YOUR SOLIN GENERATED RECIPE
Lighter Creamy Clam and Vegetable Chowder
Enjoy a lighter twist on the classic chowder featuring tender clams, crisp vegetables, and a smooth, tangy finish from nonfat Greek yogurt. This chowder is a delightful balance of flavors with a satisfying protein boost that makes it perfect for breakfast, lunch, or dinner.
INGREDIENTS
1 cup clams (150g)
1/2 medium white potato (100g)
1/2 medium carrot (50g)
1 celery stalk (40g)
1/2 small onion (40g)
1 tsp olive oil (5g)
1 garlic clove (3g)
1/4 cup nonfat Greek yogurt (60g)
1 cup low-sodium broth (240g)
PREPARATION
Heat olive oil in a saucepan over medium heat. Add chopped garlic, diced half onion, sliced celery, and chopped carrot, sautéing until softened.

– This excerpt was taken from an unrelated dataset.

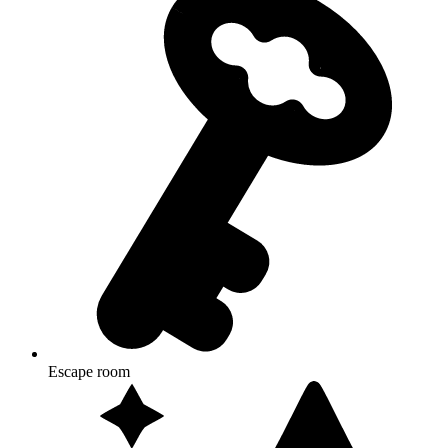
Escape room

Add the diced white potato and continue to cook for another 3-4 minutes.
Pour in the low-sodium broth and bring the mixture to a simmer. Let it cook until the potato is tender, about 10 minutes.

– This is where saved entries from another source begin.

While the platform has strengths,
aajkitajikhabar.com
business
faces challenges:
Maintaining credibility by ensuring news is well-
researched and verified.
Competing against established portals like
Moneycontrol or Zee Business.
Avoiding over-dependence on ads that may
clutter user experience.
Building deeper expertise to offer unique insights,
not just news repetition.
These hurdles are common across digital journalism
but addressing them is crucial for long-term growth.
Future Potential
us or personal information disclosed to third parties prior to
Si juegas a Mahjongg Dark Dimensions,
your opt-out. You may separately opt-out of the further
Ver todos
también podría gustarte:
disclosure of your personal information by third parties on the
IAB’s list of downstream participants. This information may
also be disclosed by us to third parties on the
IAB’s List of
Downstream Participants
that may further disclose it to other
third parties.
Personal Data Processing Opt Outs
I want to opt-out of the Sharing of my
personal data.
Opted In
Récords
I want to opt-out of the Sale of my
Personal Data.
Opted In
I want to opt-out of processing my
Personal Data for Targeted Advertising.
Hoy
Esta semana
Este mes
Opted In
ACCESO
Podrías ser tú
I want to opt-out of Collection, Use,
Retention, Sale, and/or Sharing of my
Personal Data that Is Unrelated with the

Stir in the clams and gently heat through.
Reduce the heat to low and mix in the nonfat Greek yogurt to create a creamy texture without the heaviness of traditional cream.
Season with salt and pepper to taste, and add any fresh herbs you enjoy for added flavor.
Serve warm, ensuring a balanced scoop of chowder in each bowl.